OK - ich bitte inständig darum, mal das Gedankenexperiment zu machen andersherum zu denken:
Manfred Zollner steckt quasi in einem Catch 22, weil egal wie er es tut, es wird gegen ihn verwendet werden.
http://de.wikipedia.org/wiki/Catch_22
Um ein verlässliches Ergebnis zu bekommen, müssen Experimentalbedingungen herrschen. Schließlich will man die Faktoren, die man misst bestimmen. Da eine Gitarre ein System ist, kann man nicht einfach ein Element weglassen, sondern man muss austauschen.
Ja, aber er bemüht sich nicht darum. Mir sind seine Bedingungen nicht bekannt, da er sie in seinem Buch nur marginal schildert. Die Bedingungen sind zudem das eine, die Durchführung wieder etwas anderes und die Doku eigentlich der wichtigste Teil. Wer mir eine Doku liefert, in der der Versuch so mangelhaft beschrieben ist, dass ich ihn nicht selber durchführen kann, hätte die Versuche auch genauso gut sein lassen. Auf diese Weise kann ich die Messung weder verifizieren noch falsifizieren. Daher sind alle daraus geschlossenen Synthesen uninteressant.

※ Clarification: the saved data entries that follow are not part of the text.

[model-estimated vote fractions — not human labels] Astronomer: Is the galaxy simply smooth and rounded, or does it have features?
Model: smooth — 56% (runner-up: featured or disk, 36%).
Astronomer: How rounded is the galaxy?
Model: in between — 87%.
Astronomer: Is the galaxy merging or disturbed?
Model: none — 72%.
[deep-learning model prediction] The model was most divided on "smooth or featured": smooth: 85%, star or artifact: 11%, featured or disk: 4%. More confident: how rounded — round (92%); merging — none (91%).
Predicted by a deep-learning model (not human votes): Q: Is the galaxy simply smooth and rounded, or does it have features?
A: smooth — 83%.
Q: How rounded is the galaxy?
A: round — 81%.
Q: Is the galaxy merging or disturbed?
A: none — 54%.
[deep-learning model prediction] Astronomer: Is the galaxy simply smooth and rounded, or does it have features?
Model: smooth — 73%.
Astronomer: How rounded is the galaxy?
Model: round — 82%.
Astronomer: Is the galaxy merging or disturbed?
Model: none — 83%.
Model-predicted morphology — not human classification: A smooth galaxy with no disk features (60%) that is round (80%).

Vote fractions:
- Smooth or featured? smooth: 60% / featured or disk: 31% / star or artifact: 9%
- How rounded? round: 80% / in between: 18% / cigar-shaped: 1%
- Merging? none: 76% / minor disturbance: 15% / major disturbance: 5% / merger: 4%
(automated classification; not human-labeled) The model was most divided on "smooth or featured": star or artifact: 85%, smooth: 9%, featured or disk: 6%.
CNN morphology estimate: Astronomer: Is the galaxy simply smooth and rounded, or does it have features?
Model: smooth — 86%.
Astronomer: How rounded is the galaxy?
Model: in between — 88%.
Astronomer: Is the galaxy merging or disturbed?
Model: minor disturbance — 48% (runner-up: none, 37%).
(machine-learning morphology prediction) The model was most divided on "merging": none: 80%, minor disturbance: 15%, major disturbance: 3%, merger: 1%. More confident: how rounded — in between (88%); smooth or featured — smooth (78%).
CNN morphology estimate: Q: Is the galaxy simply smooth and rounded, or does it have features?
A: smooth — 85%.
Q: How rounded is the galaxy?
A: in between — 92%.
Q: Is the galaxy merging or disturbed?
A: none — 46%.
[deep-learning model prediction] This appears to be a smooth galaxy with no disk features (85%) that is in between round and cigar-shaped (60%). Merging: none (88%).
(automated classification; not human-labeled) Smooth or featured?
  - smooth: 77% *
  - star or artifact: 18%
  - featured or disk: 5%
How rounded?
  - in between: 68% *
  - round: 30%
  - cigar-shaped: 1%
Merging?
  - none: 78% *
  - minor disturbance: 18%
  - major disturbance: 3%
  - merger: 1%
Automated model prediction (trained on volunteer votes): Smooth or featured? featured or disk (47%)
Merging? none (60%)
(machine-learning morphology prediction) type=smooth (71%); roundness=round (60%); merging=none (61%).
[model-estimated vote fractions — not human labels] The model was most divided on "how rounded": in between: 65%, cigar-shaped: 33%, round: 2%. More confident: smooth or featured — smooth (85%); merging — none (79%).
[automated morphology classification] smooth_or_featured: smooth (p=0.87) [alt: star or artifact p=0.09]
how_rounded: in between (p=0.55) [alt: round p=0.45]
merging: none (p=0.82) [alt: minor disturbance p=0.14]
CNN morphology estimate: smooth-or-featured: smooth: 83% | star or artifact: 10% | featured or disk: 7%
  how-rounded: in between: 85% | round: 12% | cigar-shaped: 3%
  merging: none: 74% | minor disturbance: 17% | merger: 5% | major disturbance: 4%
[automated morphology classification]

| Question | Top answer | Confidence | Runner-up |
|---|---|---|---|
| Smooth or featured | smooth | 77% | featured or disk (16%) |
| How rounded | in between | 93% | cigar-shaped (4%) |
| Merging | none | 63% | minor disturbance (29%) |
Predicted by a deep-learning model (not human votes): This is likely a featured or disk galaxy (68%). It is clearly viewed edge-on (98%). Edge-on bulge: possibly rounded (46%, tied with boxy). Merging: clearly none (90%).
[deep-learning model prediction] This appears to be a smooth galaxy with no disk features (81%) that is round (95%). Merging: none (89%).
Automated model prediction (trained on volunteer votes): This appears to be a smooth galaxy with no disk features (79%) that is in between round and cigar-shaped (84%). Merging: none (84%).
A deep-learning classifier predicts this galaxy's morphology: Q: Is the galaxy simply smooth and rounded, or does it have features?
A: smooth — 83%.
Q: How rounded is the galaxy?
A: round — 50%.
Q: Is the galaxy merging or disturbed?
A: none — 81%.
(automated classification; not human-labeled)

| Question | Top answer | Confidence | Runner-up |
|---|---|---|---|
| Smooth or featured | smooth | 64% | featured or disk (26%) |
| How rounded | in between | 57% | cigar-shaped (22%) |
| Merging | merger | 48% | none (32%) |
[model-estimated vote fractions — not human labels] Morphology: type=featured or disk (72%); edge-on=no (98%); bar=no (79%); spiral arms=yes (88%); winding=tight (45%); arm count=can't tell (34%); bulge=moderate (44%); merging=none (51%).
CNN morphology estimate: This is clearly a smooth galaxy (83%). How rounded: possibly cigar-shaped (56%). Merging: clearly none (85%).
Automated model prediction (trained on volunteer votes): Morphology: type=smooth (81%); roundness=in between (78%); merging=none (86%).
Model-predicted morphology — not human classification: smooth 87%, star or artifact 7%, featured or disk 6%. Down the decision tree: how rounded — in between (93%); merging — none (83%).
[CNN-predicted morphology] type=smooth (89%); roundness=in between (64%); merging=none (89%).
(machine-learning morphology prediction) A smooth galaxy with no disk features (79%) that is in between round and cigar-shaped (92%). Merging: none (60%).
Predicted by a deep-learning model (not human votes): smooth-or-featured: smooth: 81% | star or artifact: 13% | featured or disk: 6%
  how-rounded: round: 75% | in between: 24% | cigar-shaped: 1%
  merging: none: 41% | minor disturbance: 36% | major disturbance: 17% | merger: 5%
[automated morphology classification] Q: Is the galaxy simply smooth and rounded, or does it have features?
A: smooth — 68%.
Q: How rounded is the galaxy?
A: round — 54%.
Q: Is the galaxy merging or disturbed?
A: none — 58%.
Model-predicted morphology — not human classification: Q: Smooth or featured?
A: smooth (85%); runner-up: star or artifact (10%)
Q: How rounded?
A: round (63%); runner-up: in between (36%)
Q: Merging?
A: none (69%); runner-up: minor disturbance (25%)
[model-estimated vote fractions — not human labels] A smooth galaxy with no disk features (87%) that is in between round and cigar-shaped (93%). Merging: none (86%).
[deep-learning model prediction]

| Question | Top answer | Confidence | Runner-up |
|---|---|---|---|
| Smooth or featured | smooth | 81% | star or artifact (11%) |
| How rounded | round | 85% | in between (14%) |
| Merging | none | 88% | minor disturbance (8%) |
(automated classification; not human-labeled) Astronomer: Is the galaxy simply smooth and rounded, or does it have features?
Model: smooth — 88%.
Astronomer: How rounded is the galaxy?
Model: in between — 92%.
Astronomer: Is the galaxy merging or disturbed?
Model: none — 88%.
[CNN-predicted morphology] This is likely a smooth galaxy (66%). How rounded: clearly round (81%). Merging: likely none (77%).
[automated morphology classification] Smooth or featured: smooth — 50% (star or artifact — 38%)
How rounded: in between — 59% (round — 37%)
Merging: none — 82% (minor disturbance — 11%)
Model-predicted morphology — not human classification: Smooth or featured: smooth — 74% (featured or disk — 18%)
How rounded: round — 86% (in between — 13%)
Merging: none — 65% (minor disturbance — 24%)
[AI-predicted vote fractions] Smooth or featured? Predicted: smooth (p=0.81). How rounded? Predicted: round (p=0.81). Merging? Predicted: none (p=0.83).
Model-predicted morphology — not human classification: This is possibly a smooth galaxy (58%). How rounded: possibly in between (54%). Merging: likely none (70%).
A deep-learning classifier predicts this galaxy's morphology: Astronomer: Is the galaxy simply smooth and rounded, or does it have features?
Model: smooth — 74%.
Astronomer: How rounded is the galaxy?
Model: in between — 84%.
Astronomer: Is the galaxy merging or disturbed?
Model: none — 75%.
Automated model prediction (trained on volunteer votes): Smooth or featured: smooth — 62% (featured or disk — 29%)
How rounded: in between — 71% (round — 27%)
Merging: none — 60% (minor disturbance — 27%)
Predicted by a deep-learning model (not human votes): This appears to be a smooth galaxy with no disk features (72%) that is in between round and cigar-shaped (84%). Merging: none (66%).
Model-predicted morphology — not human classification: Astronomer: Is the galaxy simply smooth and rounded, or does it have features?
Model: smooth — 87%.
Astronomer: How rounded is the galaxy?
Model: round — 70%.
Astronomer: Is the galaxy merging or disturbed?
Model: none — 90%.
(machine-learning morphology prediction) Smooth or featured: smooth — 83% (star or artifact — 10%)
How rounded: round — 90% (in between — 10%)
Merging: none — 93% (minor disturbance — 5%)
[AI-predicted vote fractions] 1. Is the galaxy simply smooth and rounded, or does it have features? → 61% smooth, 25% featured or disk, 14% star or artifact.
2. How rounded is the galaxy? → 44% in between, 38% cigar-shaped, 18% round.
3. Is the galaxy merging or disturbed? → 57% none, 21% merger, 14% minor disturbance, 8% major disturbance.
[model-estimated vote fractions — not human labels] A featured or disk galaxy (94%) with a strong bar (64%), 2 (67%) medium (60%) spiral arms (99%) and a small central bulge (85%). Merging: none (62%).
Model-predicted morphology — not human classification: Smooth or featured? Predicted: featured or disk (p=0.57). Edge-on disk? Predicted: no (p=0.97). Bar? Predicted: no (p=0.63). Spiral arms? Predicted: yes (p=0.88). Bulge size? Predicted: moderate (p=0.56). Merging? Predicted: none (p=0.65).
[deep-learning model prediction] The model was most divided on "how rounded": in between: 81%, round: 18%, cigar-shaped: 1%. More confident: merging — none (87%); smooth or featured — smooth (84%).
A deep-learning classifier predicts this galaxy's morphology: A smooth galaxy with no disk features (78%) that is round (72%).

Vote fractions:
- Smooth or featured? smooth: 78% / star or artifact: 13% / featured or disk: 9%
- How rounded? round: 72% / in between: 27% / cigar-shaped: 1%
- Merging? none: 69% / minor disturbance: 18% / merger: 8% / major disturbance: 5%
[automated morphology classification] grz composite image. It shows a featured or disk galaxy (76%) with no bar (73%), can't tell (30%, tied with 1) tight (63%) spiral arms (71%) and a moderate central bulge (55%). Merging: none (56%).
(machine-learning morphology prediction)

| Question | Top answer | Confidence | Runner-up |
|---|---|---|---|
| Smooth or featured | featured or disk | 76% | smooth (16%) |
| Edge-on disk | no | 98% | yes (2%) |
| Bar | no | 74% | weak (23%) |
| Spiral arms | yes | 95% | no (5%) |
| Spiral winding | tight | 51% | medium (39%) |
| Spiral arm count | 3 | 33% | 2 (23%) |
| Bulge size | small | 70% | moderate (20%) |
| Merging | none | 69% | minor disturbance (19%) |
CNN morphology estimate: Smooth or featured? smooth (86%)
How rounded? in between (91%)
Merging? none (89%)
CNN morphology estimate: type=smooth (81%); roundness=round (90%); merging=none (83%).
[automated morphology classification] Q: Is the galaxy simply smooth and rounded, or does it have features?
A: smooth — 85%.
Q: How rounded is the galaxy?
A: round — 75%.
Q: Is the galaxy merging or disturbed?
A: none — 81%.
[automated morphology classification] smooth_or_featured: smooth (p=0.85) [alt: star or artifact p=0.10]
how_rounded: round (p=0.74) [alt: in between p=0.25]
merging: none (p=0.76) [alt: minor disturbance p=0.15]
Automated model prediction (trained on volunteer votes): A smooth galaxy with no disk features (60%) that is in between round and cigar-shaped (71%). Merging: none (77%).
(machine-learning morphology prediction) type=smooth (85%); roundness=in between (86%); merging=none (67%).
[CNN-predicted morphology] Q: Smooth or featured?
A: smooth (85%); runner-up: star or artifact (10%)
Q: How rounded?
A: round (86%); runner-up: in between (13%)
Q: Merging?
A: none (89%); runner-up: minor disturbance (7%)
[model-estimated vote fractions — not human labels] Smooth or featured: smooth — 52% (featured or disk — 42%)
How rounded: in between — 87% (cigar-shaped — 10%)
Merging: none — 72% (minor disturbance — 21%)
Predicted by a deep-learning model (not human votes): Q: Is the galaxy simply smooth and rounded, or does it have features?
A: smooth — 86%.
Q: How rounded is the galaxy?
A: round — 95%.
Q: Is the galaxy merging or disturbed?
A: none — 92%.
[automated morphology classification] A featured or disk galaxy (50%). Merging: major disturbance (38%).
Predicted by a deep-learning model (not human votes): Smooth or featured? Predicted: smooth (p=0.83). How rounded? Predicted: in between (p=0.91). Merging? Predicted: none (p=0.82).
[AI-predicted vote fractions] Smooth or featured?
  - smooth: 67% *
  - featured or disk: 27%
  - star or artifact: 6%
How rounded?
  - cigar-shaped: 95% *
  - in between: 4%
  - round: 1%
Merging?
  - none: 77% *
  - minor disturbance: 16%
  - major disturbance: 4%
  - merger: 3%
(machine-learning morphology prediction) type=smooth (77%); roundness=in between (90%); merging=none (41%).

Was passiert denn, wenn man ein Teil weg lässt? Daraus besteht doch die Forschung: Modellbildung und Fokus auf die Fragestellung.
Aber danke, dass ich noch ein Link zur Erklärung eines Catch 22 erhalte.
Nichts für ungut.
So weit klingt es noch einfach. Die Forschungsergebnisse legen aber eine Sache unmissverständlich nahe. Bedeutsam ist AUF JEDEN FALL - und zwar unabhängig von der Frage ob Holz klangformend ist oder nicht - AUF JEDEN FALL die Saite (Saitenspannung, Saitenalter), die Saitenlage, die Einstellung, wie fest genau welches Schräubchen festgezogen ist... Auf das Thema bezogen bedeutet das, dass es, damit man verlässliche Messergebnisse hat, ALLE beteiligten Faktoren zu kontrollieren. Das scheitert aber schon an der Saite, da die gleiche Saite eben nicht die Selbe ist und damit schon eine Varianz auftritt, die nur einigermassen beherrschbar ist, wenn man nicht 1 Mal oder 5 Mal misst, sondern vielleicht 100 Mal und Mittelwerte bildet (auch dann bleiben Zweifel).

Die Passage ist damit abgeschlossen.